INSTRUKSI TUGAS A: Salin bagian teks tentang golput pada pemilu 2014, mulai dari "Upaya penegakan sistem" dan berakhir pada "di tingkat kecamatan.".

Upaya penegakan sistem dan proses demokrasi-konstitusional
berada di ambang bahaya yang nyata (present
and clear danger) jika proporsi mereka yang dipaksa golput dan yang
terpaksa golput melebihi tiga perempat dari jumlah penduduk yang berhak
memilih pada tahun 2014, baik saat pemilu legislatif maupun saat pemilihan
presiden.
Mereka yang golput secara ideologis dan berdasarkan analisis
politik yang waras dan rasional—terkait kebuntuan yang terakumulasi dalam
sistem dan SDM politik, baik di parpol maupun di lembaga-lembaga pengemban
demokrasi konstitusional—sudah pasti enggan menuju bilik suara pada 9 April
dan 6 Juli nanti. Proporsi golput ideologis ini terbatas di kelas menengah
terdidik perkotaan. Mungkin sudah kasep mengubah sikap mereka sampai dengan
hari pemungutan suara. Kesempatan ini akan dimanfaatkan oleh para manipulator
suara, khususnya di tingkat kecamatan.

DAFTAR BUTIR:
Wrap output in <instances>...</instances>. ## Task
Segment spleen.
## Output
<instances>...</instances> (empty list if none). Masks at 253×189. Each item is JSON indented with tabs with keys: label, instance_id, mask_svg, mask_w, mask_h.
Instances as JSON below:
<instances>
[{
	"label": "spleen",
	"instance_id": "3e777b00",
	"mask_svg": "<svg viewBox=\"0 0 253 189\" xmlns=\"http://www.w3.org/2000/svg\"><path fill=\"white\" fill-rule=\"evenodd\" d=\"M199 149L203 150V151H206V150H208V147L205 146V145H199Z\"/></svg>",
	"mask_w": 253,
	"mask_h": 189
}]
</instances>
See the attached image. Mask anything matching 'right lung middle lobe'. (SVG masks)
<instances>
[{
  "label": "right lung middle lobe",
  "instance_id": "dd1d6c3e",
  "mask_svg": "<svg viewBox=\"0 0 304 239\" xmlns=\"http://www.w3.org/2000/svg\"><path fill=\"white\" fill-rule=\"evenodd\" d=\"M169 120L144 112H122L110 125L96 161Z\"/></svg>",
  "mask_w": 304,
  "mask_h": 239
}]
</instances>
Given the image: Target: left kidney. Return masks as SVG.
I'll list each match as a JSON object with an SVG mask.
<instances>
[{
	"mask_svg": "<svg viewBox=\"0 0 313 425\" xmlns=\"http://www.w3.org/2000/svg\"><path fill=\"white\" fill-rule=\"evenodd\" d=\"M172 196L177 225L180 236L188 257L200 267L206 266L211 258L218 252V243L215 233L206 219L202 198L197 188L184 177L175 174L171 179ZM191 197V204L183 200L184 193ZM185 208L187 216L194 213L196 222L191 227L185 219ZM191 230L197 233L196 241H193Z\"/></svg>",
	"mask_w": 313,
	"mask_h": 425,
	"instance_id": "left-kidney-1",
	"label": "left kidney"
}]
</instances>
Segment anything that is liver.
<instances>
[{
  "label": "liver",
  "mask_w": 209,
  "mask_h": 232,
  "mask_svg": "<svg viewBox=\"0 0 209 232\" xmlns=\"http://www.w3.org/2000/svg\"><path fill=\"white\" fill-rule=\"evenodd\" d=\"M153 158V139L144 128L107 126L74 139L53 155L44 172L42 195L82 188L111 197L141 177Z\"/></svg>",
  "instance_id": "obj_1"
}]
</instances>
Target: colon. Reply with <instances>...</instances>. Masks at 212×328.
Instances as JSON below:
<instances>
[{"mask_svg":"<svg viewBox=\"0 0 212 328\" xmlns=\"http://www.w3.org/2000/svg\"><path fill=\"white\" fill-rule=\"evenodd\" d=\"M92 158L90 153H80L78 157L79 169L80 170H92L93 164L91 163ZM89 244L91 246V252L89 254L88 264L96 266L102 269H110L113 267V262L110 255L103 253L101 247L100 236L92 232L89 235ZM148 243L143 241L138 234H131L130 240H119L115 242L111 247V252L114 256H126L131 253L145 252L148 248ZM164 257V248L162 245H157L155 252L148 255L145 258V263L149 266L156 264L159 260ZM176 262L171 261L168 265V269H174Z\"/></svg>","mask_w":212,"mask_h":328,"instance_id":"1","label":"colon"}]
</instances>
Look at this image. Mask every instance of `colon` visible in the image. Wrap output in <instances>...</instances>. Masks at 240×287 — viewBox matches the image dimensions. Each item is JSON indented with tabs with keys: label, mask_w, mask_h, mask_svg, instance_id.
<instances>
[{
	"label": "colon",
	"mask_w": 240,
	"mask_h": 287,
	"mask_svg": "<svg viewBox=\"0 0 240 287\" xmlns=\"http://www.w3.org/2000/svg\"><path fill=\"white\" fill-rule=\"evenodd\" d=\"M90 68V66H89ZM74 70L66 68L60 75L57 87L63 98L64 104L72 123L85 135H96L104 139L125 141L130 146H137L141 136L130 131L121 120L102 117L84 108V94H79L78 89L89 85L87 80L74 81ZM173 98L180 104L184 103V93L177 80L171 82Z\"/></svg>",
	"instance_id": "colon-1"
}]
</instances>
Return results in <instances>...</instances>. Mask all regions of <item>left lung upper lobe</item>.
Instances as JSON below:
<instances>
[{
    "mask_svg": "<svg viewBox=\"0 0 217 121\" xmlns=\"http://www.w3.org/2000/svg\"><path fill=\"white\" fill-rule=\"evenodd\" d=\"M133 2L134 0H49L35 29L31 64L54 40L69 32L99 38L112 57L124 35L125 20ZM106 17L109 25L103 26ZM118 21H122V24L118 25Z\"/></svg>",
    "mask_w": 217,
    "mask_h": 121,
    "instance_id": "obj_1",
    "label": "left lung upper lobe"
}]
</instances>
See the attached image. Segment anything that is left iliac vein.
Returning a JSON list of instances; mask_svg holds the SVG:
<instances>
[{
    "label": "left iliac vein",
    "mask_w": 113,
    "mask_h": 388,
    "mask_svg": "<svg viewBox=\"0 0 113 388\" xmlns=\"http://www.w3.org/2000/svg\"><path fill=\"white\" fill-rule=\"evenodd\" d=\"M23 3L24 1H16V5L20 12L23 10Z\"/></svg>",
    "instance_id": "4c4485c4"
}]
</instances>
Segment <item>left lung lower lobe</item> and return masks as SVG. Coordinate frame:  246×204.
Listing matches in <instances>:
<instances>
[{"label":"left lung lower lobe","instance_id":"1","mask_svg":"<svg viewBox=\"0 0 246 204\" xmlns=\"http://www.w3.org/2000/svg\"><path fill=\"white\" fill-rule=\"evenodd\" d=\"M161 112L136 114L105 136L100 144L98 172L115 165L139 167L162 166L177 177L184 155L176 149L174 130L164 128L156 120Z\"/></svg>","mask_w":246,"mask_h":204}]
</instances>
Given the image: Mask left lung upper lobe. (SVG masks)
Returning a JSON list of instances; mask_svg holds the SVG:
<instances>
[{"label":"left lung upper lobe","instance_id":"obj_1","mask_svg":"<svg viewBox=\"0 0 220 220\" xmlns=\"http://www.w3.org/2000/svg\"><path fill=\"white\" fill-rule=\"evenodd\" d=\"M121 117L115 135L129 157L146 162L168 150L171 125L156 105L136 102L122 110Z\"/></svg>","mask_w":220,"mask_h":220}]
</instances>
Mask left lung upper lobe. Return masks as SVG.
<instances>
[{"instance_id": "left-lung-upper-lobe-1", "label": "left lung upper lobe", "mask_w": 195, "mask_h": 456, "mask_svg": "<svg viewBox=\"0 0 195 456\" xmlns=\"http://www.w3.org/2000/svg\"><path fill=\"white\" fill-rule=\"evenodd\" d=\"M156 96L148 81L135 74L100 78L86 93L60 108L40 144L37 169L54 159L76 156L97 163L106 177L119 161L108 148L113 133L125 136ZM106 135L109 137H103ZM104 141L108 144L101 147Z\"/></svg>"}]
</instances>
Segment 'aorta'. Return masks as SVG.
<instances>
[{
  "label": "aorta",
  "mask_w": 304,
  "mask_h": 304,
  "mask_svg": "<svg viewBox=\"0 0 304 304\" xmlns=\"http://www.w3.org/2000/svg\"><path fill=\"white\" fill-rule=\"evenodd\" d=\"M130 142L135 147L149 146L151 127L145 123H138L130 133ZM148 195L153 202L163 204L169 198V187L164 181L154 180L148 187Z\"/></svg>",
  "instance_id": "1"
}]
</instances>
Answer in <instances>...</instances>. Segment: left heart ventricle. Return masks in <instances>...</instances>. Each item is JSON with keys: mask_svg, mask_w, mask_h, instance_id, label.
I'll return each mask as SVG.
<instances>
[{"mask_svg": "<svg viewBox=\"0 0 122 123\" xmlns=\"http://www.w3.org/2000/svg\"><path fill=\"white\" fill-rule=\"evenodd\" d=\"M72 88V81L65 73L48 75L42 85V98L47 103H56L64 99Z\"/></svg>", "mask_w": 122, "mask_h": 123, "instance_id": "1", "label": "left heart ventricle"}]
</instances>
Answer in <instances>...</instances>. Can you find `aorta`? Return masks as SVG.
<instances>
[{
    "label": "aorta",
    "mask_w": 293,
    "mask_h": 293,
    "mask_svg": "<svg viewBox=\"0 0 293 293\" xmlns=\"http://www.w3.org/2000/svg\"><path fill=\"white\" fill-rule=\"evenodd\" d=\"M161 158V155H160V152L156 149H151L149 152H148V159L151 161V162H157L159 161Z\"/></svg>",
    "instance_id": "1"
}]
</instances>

INSTRUKSI TUGAS B: Tolong pilih setiap baris dalam daftar di atas yang memuat kata "Target", lalu salin baris-baris tersebut.

JAWABAN LENGKAP A:
Upaya penegakan sistem dan proses demokrasi-konstitusional
berada di ambang bahaya yang nyata (present
and clear danger) jika proporsi mereka yang dipaksa golput dan yang
terpaksa golput melebihi tiga perempat dari jumlah penduduk yang berhak
memilih pada tahun 2014, baik saat pemilu legislatif maupun saat pemilihan
presiden.
Mereka yang golput secara ideologis dan berdasarkan analisis
politik yang waras dan rasional—terkait kebuntuan yang terakumulasi dalam
sistem dan SDM politik, baik di parpol maupun di lembaga-lembaga pengemban
demokrasi konstitusional—sudah pasti enggan menuju bilik suara pada 9 April
dan 6 Juli nanti. Proporsi golput ideologis ini terbatas di kelas menengah
terdidik perkotaan. Mungkin sudah kasep mengubah sikap mereka sampai dengan
hari pemungutan suara. Kesempatan ini akan dimanfaatkan oleh para manipulator
suara, khususnya di tingkat kecamatan.

JAWABAN LENGKAP B:
Given the image: Target: left kidney. Return masks as SVG.
Target: colon. Reply with <instances>...</instances>. Masks at 212×328.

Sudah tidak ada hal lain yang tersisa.